▶ [STUDY QUESTIONS]:
a – Using the paper on Pacific island land rights, answer each question below on its own line, marked (i), (ii) and (iii):
(i) In which village on Guam did the author decide to live?
(ii) Whose research supplied the commentary about the lack of food for the people who migrated from Bikini Atoll?
(iii) How much did the author pay the landlord each month?
b – Resume the paper on Pacific island land rights, picking up right after its final sentence.

▶ [EXTRACT PROVIDED]:
Start of Block
Socio-political and moral issues concerning land rights of two Pacific island indigenous cultures

Pages 52-57 | Received 20 Feb 2015, Accepted 25 Feb 2015, Published online: 25 Mar 2015

Abstract

This paper focuses on bioethical issues related to the land rights of two Pacific Island indigenous cultures from the Guam and Bikini islands. It is based on the author's field experiences, documented public facts about these situations, and the experiences of the Guamanian (Chamorro) and Bikini people. The data for this paper was gleaned from extensive interviews with cultural informants living on Guam, as well as with the descendants of the original people who were forced to migrate from Bikini Atoll.

Bioethics is a term that encompasses many aspects of the health and welfare of individuals and groups. The concept captures also rights associated with the dignity of individuals and groups, including the right to own land and to have control and discretion over one's land. This philosophy impacts every aspect of cultural life by posing difficult ethical dilemmas often ignored or interpreted in ways that change the course of people's lives and, in this case, prevented the indigenous people from occupying their own land. Individual and group values involve dignity and survival, including the ability to make decisions and control processes that are sometimes infringed upon by larger groups that exercise power over indigenous people and cultures.

The list of references at the end of this paper contains the main sources that were integrated with data from the informant interviews, conducted over many years with numerous trips to Micronesia. The published sources about Guam cited here come primarily from the work of Phillips (Citation1996) and Hezel (Citation2001) and from library documents held by the Micronesian Area Research Center (MARC). Published sources about the actual migration of the Bikini Atoll original inhabitants came from the extensive work of Kiste (Citation1974) and Niedenthal (Citation2001) and commentary about the deplorable situation and lack of food from the research of Leonard Mason (Citation1954). When information from the published sources did not corroborate information from the informant interviews or the author's own personal observations, the author checked the data by carrying out additional interviews with informants from different generations. In no way should this paper be considered a definitive statement on land management or the events that transpired during the forced migration from Bikini Atoll. There is still much more research needed on both of these topics.

Fieldwork: getting settled

My first experience with a land issue on Guam was during my second trip; on this trip, my husband and two young children traveled with me. He and I were also working with a separate grant from the National Science Foundation, not related to this project. We decided to live in the southern village of Inarajan where there was evidence that the Chamorro language was still in use. I rented a house divided into two apartments. It was perfect. We moved into the upper apartment and used the lower apartment as our office. We shipped our entire library so as to avoid driving 20 miles to the University of Guam to use their library, which was not nearly as good as ours. It took about six weeks for the books and other things, including my washing machine, to arrive. I connected the washing machine outside. Guam is so warm that connecting it outside, by the back door, seemed like a good idea, at least so I thought. To get to the washing machine, I had to go outside and walk down some steep stairs. One day after it arrived, I was carrying my huge basket of dirty laundry when I encountered a goat tied to the washing machine. Who in the village had the right to tie anything to my washing machine?, I thought. After all, I was paying the landlord $500 a month. Having just come to terms with the goat, I noticed that someone had fenced off an area in the backyard and in that area were pigs, many pigs of all sizes! When the Guamanian landlord came to pick up the rent, I vented all of my anger. I was no longer the polite researcher, I was the angry tenant, who wanted the goat and pigs removed. This was when I discovered that my washing machine was on land that he did not own and also that the area with the pigs was not his either; someone else in the village owned the backyard. Apparently, I had not rented the land that the house was built on. The owners of the land were not interested in renting it to me: they needed the land for their family, and the fact that we were paying a lot of money for the building so that we could do our research was of no importance to them.
End of Block
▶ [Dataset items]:
Start of Block
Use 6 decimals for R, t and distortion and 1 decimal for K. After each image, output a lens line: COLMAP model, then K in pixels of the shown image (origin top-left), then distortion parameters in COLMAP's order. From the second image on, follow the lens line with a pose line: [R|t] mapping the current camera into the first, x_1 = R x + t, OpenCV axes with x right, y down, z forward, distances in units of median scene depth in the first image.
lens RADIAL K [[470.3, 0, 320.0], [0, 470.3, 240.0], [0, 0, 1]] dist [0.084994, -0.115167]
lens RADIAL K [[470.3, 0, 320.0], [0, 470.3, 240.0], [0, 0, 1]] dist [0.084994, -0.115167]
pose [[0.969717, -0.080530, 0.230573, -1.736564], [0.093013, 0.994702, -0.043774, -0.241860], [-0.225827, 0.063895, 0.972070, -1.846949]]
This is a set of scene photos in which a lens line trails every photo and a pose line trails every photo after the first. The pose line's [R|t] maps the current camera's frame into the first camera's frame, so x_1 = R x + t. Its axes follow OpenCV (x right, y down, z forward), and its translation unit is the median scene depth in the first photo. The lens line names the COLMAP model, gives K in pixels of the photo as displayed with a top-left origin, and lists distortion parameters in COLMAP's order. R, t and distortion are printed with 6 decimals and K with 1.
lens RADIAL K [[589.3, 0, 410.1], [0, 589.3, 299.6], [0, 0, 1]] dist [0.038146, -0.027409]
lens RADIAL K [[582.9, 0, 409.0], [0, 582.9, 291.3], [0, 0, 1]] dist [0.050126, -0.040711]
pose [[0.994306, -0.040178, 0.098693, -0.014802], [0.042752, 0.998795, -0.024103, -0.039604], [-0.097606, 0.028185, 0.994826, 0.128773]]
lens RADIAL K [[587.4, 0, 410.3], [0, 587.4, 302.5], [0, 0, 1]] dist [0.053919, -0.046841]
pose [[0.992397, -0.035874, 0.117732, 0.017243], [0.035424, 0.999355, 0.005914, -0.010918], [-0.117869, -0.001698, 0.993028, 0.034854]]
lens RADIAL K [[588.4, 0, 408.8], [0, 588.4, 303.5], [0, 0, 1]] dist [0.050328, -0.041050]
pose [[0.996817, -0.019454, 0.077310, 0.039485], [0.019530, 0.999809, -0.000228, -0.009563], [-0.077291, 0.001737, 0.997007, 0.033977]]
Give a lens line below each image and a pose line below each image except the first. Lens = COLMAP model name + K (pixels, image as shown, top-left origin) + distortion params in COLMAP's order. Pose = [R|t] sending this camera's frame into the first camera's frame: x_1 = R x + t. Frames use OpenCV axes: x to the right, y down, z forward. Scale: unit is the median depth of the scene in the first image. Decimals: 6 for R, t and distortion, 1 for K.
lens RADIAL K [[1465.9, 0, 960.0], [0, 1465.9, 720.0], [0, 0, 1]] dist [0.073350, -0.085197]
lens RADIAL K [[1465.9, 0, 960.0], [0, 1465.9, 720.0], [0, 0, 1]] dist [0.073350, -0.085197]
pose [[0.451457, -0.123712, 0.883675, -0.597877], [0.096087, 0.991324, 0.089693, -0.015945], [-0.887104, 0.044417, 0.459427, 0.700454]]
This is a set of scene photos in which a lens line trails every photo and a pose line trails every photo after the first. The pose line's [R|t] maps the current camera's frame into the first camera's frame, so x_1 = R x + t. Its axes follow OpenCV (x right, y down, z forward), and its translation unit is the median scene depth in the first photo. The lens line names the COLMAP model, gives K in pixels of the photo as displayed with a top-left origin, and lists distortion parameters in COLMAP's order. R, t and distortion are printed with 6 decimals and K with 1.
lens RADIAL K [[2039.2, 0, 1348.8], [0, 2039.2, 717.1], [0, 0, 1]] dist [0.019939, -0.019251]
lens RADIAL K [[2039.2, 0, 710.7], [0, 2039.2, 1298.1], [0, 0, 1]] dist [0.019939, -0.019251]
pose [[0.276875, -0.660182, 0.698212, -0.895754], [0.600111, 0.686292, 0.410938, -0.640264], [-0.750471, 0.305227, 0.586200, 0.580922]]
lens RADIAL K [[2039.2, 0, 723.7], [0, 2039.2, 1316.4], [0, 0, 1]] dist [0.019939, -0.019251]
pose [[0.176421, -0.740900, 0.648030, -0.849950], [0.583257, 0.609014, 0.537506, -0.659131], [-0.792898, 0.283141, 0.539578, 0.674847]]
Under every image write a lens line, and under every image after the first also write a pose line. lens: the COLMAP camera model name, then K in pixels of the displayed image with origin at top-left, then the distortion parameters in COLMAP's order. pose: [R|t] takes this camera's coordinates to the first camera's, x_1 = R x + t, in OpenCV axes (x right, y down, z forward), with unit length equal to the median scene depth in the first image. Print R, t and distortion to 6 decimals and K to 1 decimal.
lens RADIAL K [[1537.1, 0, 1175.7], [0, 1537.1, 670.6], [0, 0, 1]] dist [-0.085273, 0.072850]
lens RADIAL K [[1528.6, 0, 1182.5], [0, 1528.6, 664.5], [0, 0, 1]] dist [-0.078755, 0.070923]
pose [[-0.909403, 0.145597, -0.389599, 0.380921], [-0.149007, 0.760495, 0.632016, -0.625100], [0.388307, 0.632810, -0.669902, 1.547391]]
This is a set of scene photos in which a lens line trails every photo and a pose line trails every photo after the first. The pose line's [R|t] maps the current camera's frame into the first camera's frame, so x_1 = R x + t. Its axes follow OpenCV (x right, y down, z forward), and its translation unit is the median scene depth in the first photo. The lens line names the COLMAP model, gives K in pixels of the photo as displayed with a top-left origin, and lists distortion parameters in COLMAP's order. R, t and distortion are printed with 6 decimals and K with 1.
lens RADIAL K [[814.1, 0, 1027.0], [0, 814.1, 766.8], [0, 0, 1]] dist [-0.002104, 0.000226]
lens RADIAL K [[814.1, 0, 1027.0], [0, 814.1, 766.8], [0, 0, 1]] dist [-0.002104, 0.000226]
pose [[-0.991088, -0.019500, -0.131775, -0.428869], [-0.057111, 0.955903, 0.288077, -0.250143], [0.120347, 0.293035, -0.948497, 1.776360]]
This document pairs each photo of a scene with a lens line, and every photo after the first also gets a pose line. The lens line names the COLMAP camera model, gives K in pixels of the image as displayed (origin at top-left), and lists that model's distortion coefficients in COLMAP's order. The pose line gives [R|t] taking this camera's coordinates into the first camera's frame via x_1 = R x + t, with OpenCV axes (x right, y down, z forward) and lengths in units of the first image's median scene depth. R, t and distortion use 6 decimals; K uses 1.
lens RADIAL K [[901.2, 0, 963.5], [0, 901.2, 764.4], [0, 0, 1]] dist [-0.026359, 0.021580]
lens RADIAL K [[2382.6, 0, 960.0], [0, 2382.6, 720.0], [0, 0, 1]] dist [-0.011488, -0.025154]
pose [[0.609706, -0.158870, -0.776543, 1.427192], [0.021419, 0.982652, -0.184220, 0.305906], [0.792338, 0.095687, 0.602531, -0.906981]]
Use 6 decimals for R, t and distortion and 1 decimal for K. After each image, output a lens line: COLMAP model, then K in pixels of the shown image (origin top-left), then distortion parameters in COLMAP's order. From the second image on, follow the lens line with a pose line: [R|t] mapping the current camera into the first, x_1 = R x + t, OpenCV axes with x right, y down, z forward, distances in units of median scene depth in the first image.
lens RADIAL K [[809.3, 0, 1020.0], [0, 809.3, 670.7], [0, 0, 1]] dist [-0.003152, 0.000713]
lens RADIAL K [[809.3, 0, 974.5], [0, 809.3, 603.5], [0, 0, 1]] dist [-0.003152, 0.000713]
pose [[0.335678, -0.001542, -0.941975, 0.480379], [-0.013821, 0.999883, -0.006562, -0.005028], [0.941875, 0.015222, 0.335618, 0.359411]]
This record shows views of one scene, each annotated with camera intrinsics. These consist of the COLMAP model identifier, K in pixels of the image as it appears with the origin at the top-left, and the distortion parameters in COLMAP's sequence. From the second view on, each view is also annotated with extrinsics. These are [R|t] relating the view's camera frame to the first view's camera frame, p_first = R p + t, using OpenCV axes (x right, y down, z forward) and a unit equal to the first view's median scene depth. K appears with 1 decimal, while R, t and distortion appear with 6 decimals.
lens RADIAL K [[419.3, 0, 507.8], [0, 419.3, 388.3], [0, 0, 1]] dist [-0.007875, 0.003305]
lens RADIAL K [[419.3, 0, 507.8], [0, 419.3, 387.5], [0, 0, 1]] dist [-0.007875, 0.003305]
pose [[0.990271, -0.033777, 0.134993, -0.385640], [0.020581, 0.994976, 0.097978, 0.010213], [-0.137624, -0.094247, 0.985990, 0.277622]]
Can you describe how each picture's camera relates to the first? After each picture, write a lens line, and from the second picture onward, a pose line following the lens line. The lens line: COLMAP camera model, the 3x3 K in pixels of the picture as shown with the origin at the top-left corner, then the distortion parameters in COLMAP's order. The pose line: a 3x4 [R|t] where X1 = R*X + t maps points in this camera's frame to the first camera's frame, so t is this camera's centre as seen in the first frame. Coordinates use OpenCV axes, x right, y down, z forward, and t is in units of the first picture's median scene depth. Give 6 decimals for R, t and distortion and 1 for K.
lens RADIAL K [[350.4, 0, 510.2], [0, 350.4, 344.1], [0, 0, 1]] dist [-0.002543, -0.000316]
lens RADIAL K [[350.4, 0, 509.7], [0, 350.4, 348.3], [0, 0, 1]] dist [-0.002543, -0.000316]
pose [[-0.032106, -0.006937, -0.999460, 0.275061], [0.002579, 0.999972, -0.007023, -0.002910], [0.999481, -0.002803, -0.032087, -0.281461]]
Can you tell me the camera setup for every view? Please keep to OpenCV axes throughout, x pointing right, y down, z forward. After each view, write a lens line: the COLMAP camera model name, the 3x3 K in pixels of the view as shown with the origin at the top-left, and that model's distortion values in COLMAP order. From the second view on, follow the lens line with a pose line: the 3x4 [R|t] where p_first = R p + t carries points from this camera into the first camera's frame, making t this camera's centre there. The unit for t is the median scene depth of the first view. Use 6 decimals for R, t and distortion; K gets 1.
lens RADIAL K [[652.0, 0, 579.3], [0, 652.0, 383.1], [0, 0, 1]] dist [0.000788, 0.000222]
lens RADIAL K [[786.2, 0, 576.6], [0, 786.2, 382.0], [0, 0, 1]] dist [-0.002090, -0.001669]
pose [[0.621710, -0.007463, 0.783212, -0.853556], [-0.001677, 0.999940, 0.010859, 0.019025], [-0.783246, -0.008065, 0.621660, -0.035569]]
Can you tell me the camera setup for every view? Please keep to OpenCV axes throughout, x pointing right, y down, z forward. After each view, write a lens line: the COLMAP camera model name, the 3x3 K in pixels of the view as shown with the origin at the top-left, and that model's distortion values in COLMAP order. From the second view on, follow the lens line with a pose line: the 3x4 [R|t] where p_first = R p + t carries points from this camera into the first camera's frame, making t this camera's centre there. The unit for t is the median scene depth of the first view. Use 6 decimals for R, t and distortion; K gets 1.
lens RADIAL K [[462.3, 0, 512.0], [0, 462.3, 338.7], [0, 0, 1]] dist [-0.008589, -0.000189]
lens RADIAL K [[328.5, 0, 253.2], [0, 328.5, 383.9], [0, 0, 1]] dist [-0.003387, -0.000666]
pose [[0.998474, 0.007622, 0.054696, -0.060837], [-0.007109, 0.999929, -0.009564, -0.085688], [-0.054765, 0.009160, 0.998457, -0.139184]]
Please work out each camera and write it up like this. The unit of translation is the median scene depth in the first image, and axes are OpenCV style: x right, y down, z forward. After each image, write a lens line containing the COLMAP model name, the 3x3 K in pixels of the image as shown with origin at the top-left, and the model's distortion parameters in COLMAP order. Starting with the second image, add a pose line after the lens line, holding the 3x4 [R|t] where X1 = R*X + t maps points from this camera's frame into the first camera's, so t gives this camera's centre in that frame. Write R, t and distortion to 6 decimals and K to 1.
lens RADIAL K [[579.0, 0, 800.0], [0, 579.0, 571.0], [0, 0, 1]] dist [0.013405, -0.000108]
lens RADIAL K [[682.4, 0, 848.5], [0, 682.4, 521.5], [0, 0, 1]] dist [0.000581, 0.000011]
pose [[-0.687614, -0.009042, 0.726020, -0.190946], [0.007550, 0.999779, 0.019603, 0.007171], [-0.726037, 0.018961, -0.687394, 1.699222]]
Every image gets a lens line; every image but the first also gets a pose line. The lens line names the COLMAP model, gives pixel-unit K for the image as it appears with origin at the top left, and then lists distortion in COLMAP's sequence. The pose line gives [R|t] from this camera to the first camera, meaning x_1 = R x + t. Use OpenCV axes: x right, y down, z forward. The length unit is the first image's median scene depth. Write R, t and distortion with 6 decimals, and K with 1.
End of Block
▶ [TASK RESULTS]:
a –
(i) Inarajan
(ii) Leonard Mason (1954)
(iii) $500

b –
Concepts of land ownership

These early experiences with land, along with my own lack of cultural knowledge and a very naive attitude whereby I assumed that Western views of land ownership and/or land leasing applied universally, served as the beginning of my research on a much broader issue concerning land and the survival of cultural traditions associated with land in Micronesia.

Micronesia is composed of many individual island cultures. Although each island is considered unique from a cultural perspective, the people of these non-industrial cultures share a common link. They are all concerned about finding ways for their cultural traditions to survive from internal and external pressures frequently imposed by non-Micronesian cultures that believe they belong there.

These non-Micronesian cultures and their invasions often disrupt nature and society. The present study also seeks to establish who should be responsible for saving the cultural traditions of these island cultures. What roles should professionals in the fields of cultural anthropology and sociology play in helping to preserve the cultural traditions of indigenous cultures?

Traditionally, the Micronesian concepts of “land ownership” and “land leasing” have differed considerably from the Western view of the same concepts. When we in the West think of land ownership, we think of the legal aspect of ownership, whereas in Micronesia, most of the islands follow rules based on kinship and lineage. This paper will not be focusing on either of these aspects but on other land issues. In most of Micronesia, especially on Guam, land is considered a “communal resource,” that is, a collective unit to be used for the benefit of a group and not for individual gains. When someone with no access to land wanted to lease a parcel, he would go to someone in the village who he knew had land and ask to lease a parcel to raise food for his family. In most cases, permission was happily given but no monies were exchanged and no legal papers were drawn up (Guampedia.com, Citation2013; Phillips, Citation1996).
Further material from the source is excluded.